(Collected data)
* * *
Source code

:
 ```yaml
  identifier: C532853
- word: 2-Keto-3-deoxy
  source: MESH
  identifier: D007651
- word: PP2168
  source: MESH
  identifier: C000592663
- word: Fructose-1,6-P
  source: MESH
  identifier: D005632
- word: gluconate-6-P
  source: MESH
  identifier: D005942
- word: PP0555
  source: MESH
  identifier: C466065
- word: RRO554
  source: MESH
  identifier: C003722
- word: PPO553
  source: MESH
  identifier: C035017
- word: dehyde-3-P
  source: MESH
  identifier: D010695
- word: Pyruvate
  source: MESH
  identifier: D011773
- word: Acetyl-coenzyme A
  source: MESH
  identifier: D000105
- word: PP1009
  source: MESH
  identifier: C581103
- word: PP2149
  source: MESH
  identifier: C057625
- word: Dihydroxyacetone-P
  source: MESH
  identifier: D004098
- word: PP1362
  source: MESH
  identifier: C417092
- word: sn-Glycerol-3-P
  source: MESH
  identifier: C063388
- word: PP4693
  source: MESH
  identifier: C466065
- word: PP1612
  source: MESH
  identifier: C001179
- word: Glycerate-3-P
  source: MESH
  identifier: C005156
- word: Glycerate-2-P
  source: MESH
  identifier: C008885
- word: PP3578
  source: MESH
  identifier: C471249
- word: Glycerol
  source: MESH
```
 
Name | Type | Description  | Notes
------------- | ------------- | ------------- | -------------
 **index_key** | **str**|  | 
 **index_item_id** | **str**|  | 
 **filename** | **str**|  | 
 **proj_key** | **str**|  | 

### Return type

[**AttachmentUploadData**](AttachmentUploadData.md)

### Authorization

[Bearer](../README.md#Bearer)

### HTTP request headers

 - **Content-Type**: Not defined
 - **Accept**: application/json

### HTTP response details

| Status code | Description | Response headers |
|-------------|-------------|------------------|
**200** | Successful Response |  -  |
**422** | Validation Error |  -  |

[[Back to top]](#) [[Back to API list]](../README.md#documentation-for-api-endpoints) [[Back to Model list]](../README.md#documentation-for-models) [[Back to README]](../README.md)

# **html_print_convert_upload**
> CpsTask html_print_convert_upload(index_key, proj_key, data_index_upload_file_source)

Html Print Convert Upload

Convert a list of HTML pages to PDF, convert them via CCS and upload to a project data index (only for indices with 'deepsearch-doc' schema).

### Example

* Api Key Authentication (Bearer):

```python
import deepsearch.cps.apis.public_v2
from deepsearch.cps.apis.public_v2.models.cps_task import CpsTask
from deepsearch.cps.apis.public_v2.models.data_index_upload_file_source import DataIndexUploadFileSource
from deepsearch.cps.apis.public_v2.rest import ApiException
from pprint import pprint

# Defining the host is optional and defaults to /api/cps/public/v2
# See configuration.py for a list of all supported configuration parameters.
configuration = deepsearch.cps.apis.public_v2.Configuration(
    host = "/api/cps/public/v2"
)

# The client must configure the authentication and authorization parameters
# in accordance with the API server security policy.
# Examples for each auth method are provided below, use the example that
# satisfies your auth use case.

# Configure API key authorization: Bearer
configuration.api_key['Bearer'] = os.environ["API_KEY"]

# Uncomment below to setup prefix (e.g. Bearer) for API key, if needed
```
* * *
Try it - State how many lines above include the word "HTTP", and nothing more.

The completed task - 2